Challenging year ahead for student government


Rowan Reid (left) and Ben Childress (right) speak during a SGA Town Hall at Memorial Hall on Tuesday, March 1, 2016 in Lexington, Ky. Photo by Joel Repoley | Staff.

Will Wright [email protected]

A formidable year awaits the soon-to-be-elected president and vice president of UK’s Student Government Association. 

Steep cuts from Gov. Matt Bevin’s proposed budget loom over the heads of administrators, and minority students are rallying to implement changes to make campus more welcoming for minority students. 

SGA presidential candidate Rowan Reid and vice presidential candidate Ben Childress largely focused on these two issues at a town hall in Memorial Hall on Tuesday. 

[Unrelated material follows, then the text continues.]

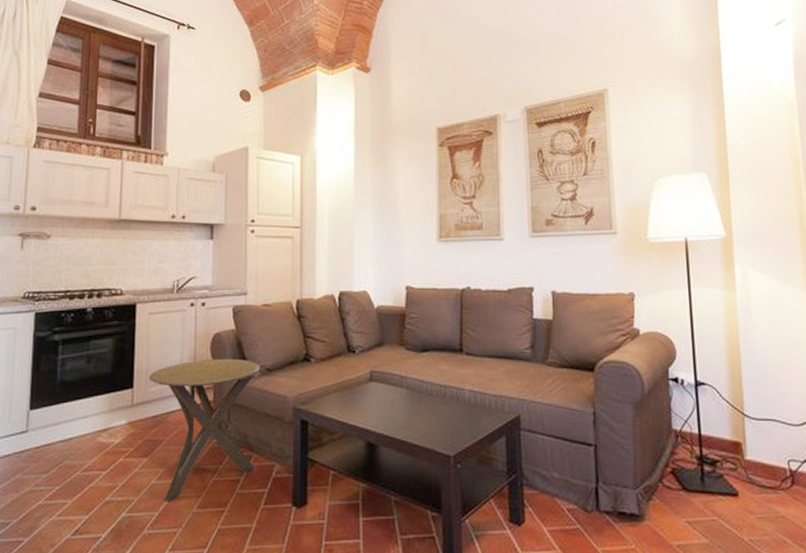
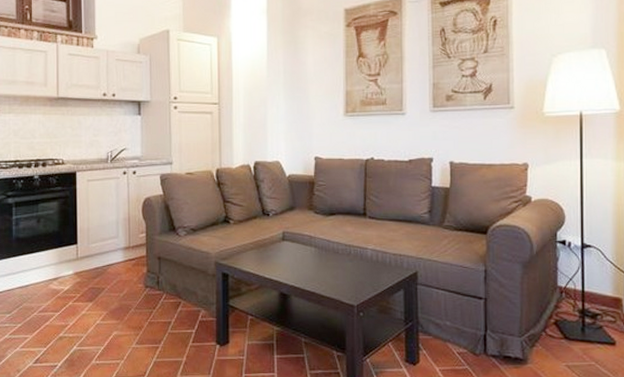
side table: present [148,358,261,502] -> none [90,220,186,339]

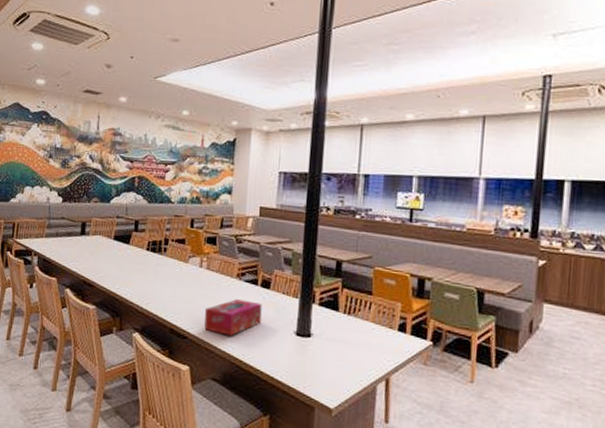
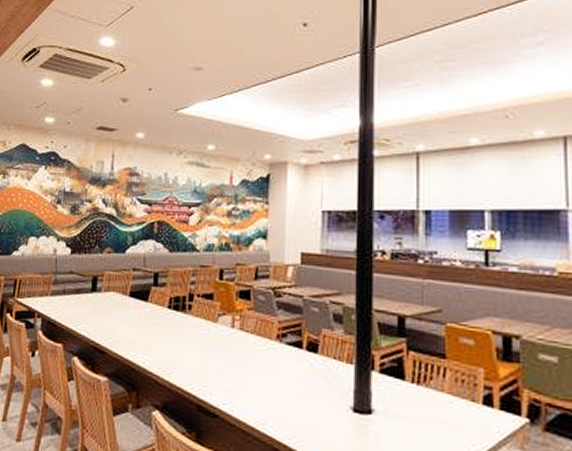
tissue box: present [204,299,262,336] -> none [238,366,309,414]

Reid said that with the proposed cuts, which will likely lead to higher tuition, it is “necessary now more than ever” for SGA to help find solutions. 

They proposed boosting funding for scholarships and childcare grants, but Reid also said she would not advocate to stop all tuition increases. 

While tuition should not rise too much, she said without tuition increases, degrees could become less valuable. UK must make up for state cuts to perform to the highest ability, she said. 

The current SGA administration of Austin Mullen is working to stop or lessen the cuts. SGA will host tables where they will give students phone numbers of state legislators so students and their parents can voice concerns. 

What would be even better, Mullen said, is if students went to their legislators’ offices. 

“When it’s a constituent they represent … they are much more receptive,” Mullen said. 

Mullen said that along with rallying students against the budget cuts, SGA will work with UK administrators to make campus more inclusive.

Reid and Childress rescheduled their town hall Tuesday to not conflict with the UK Call To Action Town Hall, where black students called for diversity initiatives. 

The candidates plan to expand the SGA Student Coalition for Diversity & Inclusion, and to work more closely with minority student groups. 

“We’re … focused on enacting policy change that will kind of change the campus culture,” Reid said. “To change a culture, it takes time, but it’s our hope that by promoting all these different initiatives, … students will become more open and aware of how their actions and words affect other people.”